The Core Service Review

One day, I decided to look through the City of Toronto’s open data catalogue and happened upon an interesting entry called the Core Service Review Qualitative data.

Lo and behold, it was exactly that.

After some fiddling around with an Excel module for Python and figuring out how to split tweets that are larger than 140 characters, I let it go.

@TOCoreService will tweet one entry, randomly chosen, from the 12000 submissions, or close to 58000 answers. These range from short answers like “transit” or “taxes” to fairly lengthy responses.

So what’s the point of this bot? Well, the data is up there for anyone to read, which is nice for transparency and engagement. Of course, whether anyone who’s not city staff would want to read 13000 responses is another matter. But here, we pretty decent collection of opinions on what our priorities should be from real citizens. It’d be a shame if the only people who read them were city staff.

Some hon. members: Oh, oh!

A while ago, someone said something on twitter and replied with “Some hon. members: Oh, oh!” For some reason (probably because I am a gigantic nerd, I thought this was hilarious and looked up what other interesting tidbits or convention were transcribed into Hansard.

If interjections give rise to a call for order by the Speaker, they are reported as “Some hon. members: Oh, oh!”
Hansard — Wikipedia

For my computational linguistics project I wanted to play around with Hansard as a corpus. I used the database, which has all the statements made in the House that are available online (so since 1993) and has some convenient metadata. So I proceeded to dump the statements in the database, categorized by stuff like party or whether it was the Speaker speaking. Each statement had some metadata indicating who spoke and has a ton of information about each Member of Parliament that’s scraped from PARLINFO.

While I was doing this, I remembered the “Some hon. members” stuff and wondered whether they had an id so I could dump all of those statements out. It turns out that statements by “Some hon. members” or “An hon. member” aren’t linked to a particular member or politician, even a placeholder one. That’s okay, since it was possible to grab all of that stuff with a query on the name instead of an indexed id.

Now I have all of these statements sitting around without context, so the obvious thing to do is to make a twitter bot.

How it actually works isn’t complicated at all. Everything just sits in a giant text file and a script pulls a line from the file at random once every hour. Since the vast majority of things that Some hon. members say are things like voting (yea or nay or agreed) or interjections (oh, oh or hear, hear), that’s what’ll show up most of the time.

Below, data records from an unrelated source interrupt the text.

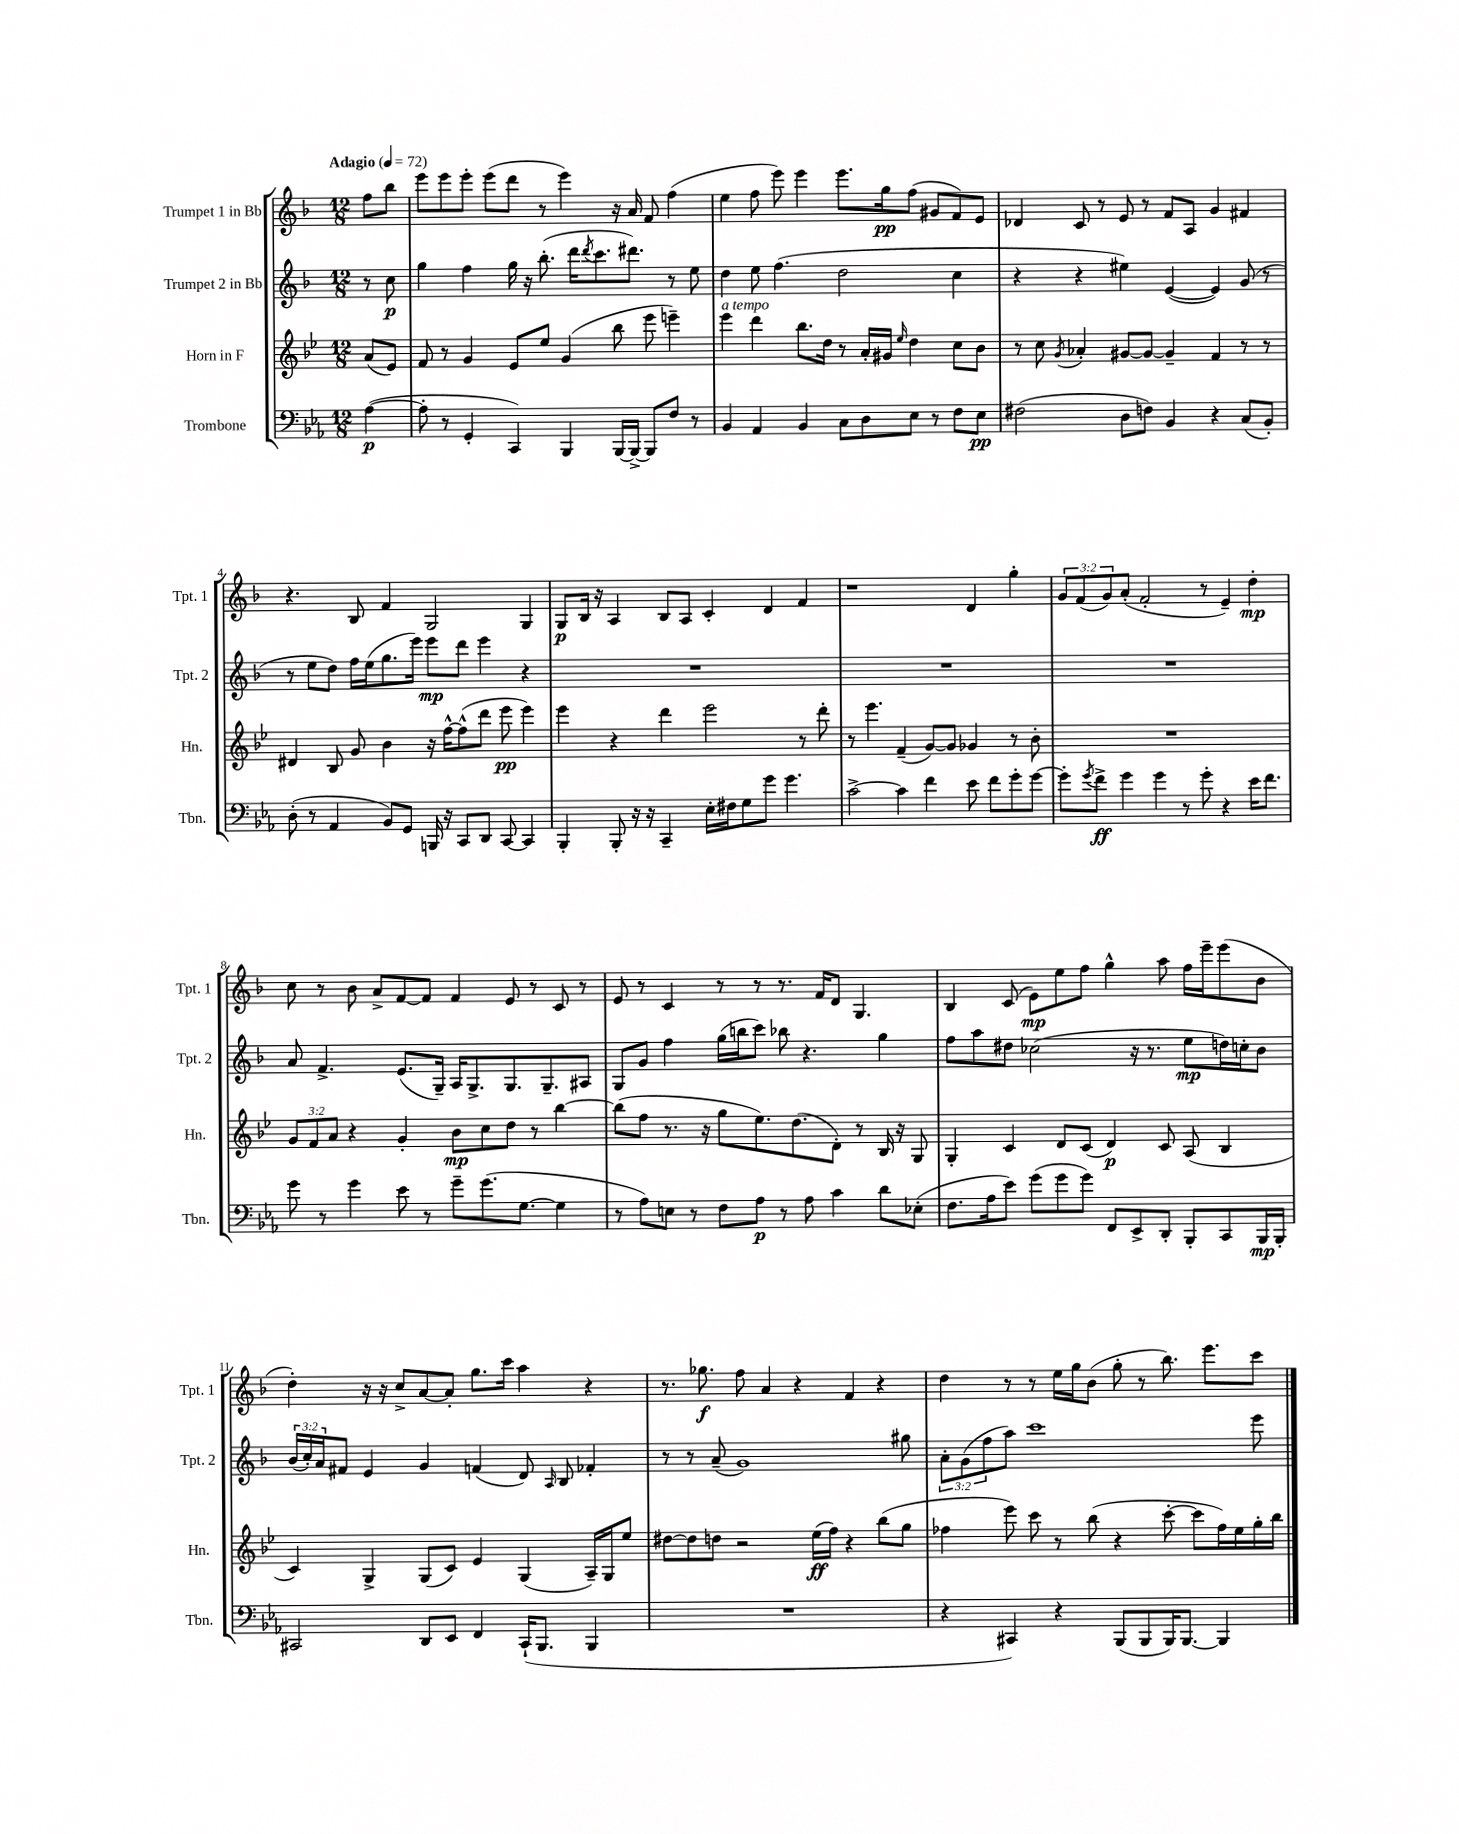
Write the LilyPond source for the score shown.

<<
\new StaffGroup <<
\new Staff = "s0" \with { instrumentName = "Trumpet 1 in Bb" shortInstrumentName = "Tpt. 1" } {
    \clef treble \key f \major \numericTimeSignature \time 12/8 \override Staff.TupletNumber.text = #tuplet-number::calc-fraction-text \partial 4 \tempo "Adagio" 4 = 72
    f''8 bes''8 |
    e'''8 e'''8 e'''8-. e'''8( d'''8 r8 e'''4) r16 a'16 f'8 f''4( |
    e''4 f''8 e'''8) e'''4 e'''8. g''16\pp f''8( gis'8 f'8) e'8 |
    des'4 c'8 r8 e'8 r8 f'8 a8 g'4 fis'4 |
    r4. bes8 f'4 g2 g4 |
    g8\p bes16 r16 a4 bes8 a8 c'4-. d'4 f'4 |
    r1 d'4 g''4-. |
    \tuplet 3/2 { g'8 f'8( g'8) } a'8-.( f'2-. r8 e'4--) d''4-.\mp |
    c''8 r8 bes'8 a'8-> f'8~ f'8 f'4 e'8 r8 c'8 r8 |
    e'8 r8 c'4 r8 r8 r8. f'16 d'8 g4. |
    bes4 c'8( e'8\mp) e''8 f''8 g''4-^ a''8 f''16 e'''16-- e'''8( bes'8 |
    d''4-.) r16 r16 c''8-> a'8~ a'8-. g''8. c'''16 a''4 r4 |
    r8. ges''8.\f f''8 a'4 r4 f'4 r4 |
    d''4 r8 r8 e''16 g''16 bes'8( g''8-. r8 bes''8.) e'''8. c'''8 \bar "|." |
}
\new Staff = "s1" \with { instrumentName = "Trumpet 2 in Bb" shortInstrumentName = "Tpt. 2" } {
    \clef treble \key f \major \numericTimeSignature \time 12/8 \override Staff.TupletNumber.text = #tuplet-number::calc-fraction-text \partial 4
    r8 c''8\p |
    g''4 f''4 g''16 r16 bes''8.-.( d'''16 \acciaccatura { d'''8 } c'''8. dis'''8.) r8 e''8 |
    d''4 e''8 f''4.( d''2 c''4 |
    r4 r4 eis''4) e'4~( e'4) g'8( r8 |
    r8 e''8 d''8) f''16 e''16( g''8. e'''16) e'''8\mp d'''8 e'''4 r4 |
    R1. |
    R1. |
    R1. |
    a'8 f'4.-> e'8.( g16--) a16 g8.-> g8. g8.-- ais8 |
    g8 g'8 f''4 g''16( b''16 c'''8) bes''8 r4. g''4 |
    f''8 a''8 dis''8 ces''2( r16 r8. e''8\mp d''16) c''16-. bes'8 |
    \tuplet 3/2 { bes'16( c''16-.) a'16 } fis'8 e'4 g'4 f'4( d'8) \grace { a16 } bes8 fes'4-. |
    r8 r8 a'8--( g'1) gis''8 |
    \tuplet 3/2 { a'8-. g'8( f''8 } a''8) c'''1 e'''8 \bar "|." |
}
\new Staff = "s2" \with { instrumentName = "Horn in F" shortInstrumentName = "Hn." } {
    \clef treble \key bes \major \numericTimeSignature \time 12/8 \override Staff.TupletNumber.text = #tuplet-number::calc-fraction-text \partial 4
    a'8( ees'8) |
    f'8 r8 g'4 ees'8 ees''8 g'4( bes''8 ees'''8 e'''4--) |
    ees'''4^\markup { \italic "a tempo" } d'''4 bes''8. d''16 r8 a'16-. gis'16 \grace { ees''16 } d''4 c''8 bes'8 |
    r8 c''8 \acciaccatura { g'8 } aes'4-. gis'8~ gis'8~ gis'4-- f'4 r8 r8 |
    dis'4 bes8 g'8 bes'4 r16 f''16~-^ f''8-^( d'''8 ees'''8\pp ees'''4) |
    ees'''4 r4 d'''4 ees'''2 r8 d'''8-. |
    r8 ees'''4. f'4--( g'8~) g'8 ges'4 r8 bes'8-. |
    R1. |
    \tuplet 3/2 { g'8 f'8 a'8 } r4 g'4-. bes'8\mp c''8 d''8 r8 bes''4~ |
    bes''8( f''8 r8. r16 g''8 ees''8.) d''8.( d'8-.) r8 bes16 r16 g8 |
    g4-. c'4 d'8 c'8( d'4\p) c'8 a8( bes4 |
    c'4) g4-> g8( c'8) ees'4 g4( a16--) g16 ees''8 |
    dis''8~ dis''8 d''8 r2 ees''16\ff( f''16) r4 bes''8( g''8 |
    fes''4 ees'''8) c'''8 r8 bes''8( r4 c'''8~-. c'''8 fes''16) ees''16 g''16-. bes''16 \bar "|." |
}
\new Staff = "s3" \with { instrumentName = "Trombone" shortInstrumentName = "Tbn." } {
    \clef bass \key ees \major \numericTimeSignature \time 12/8 \partial 4
    aes4~\p( |
    aes8-. r8 g,4-. c,4) bes,,4 bes,,16~ bes,,16~-> bes,,8 f8 r8 |
    bes,4 aes,4 bes,4 c8 d8 ees8 r8 f8 ees8\pp |
    fis2( d8 f8) bes,4 r4 c8( bes,8-.) |
    d8-.( r8 aes,4 bes,8) g,8 b,,16 r16 c,8 d,8 c,8~ c,4 |
    bes,,4-. bes,,8-. r16 r16 c,4-- ees16-. fis16 g8 g'8 g'4. |
    c'2~-> c'4 f'4 ees'8 f'8 g'8-. g'8~ |
    g'8-. \acciaccatura { g'8 } f'8->\ff g'4 g'4 r8 g'8-. r4 ees'16 f'8. |
    g'8 r8 g'4 ees'8 r8 g'8-- g'8.( g8.~ g4 |
    r8 aes8) e8 r8 f8 aes8\p r8 aes8 c'4 d'8 ees8-.( |
    f8. aes16 ees'8) g'8( g'8 g'8) f,8 ees,8-> d,8-. bes,,8-. c,8 bes,,16\mp bes,,16-. |
    cis,2 d,8 ees,8 f,4 cis,16-!( bes,,8. bes,,4 |
    R1. |
    r4 cis,4) r4 bes,,8( bes,,8 bes,,16) bes,,8.~ bes,,4 \bar "|." |
}
>>
>>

I’ve also included things that An hon. member will say, so occasionally, there will be random heckling showing up. Because, you know, non sequiturs on twitter are hilarious. These are sometimes longer, so I made it randomly pull out a chunk of the statement, which has questionable results.

To be honest, I wanted to do something for Toronto City Council at first, which was why I asked around #TOpoli for something Hansard-like for council. Unfortunately, that doesn’t exist, so unfortunately, all of the amazing possibilities for council bots will go unrealized. On the other hand, there are a few more ideas I have for all of this Hansard stuff. And of course, there’s my actual project to hopefully look forward to as well.

Anyway, I’m glad people are enjoying it.